For the past couple of years the pianist and composer Alexander Hawkins has been fêted as one of the most interesting young musicians on the London improvsed music scene. I first heard him playing very unorthodox Hammond organ in a free-jazz trio called Decoy, with the bass player John Edwards and the drummer Steve Noble, who occasionally appear with guest soloists. One particularly good night at the Café OTO with the veteran saxophonist Joe McPhee was released by the Bo’Weavil label, and I can recommend it despite the fact that I wrote the sleeve note.

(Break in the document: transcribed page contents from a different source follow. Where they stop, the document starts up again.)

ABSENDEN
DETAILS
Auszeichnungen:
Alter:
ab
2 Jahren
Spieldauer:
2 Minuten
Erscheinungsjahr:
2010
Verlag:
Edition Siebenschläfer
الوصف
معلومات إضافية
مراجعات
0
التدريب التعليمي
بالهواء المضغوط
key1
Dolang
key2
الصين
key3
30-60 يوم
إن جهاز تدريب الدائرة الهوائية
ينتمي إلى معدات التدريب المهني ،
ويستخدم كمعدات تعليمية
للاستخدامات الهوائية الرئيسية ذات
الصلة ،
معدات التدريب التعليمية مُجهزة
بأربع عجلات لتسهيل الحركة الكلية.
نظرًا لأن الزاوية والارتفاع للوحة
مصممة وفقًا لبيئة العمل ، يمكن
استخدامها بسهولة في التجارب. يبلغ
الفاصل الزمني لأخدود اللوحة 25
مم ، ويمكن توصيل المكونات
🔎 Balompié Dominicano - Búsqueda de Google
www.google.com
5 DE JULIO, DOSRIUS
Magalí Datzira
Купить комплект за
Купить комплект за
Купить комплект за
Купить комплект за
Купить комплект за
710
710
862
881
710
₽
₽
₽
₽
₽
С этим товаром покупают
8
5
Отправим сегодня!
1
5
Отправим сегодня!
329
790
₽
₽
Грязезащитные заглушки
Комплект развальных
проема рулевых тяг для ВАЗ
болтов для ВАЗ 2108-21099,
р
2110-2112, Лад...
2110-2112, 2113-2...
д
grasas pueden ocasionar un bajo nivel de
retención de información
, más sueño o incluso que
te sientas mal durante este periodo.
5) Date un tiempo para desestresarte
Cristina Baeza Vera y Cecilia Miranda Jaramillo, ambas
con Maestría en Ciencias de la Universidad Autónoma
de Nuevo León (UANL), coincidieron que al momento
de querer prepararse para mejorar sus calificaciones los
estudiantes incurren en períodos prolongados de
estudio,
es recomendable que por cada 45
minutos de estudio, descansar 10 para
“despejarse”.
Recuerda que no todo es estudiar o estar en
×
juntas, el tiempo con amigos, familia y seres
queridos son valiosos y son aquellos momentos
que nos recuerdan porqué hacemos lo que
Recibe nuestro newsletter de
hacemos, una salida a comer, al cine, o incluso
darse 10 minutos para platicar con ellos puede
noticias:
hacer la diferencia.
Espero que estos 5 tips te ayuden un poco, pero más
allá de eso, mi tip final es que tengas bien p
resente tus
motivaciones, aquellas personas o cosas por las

A couple of weeks ago I went back to the same East London venue to hear Hawkins in a trio context, this time playing piano with the bassist Neil Charles and the drummer Tom Skinner. It was only their second gig together, and the rough edges were evident as they worked through a series of angular, unpredictable tunes, but it was also clear that, given time, they could develop something linking them to the special strand of piano-trio jazz associated with Herbie Nichols, Thelonious Monk, Elmo Hope and Andrew Hill (a couple of whose tunes they included).
Hawkins works with all kinds of units and he is back at the Café OTO twice in February: on the 24th in a trio with the bassist Guillaume Viltard and the former People Band percussionist Terry Day, and on the 26th with his own octet, featuring compositions for a line-up of brass, strings and woodwind. This is a good time to catch him.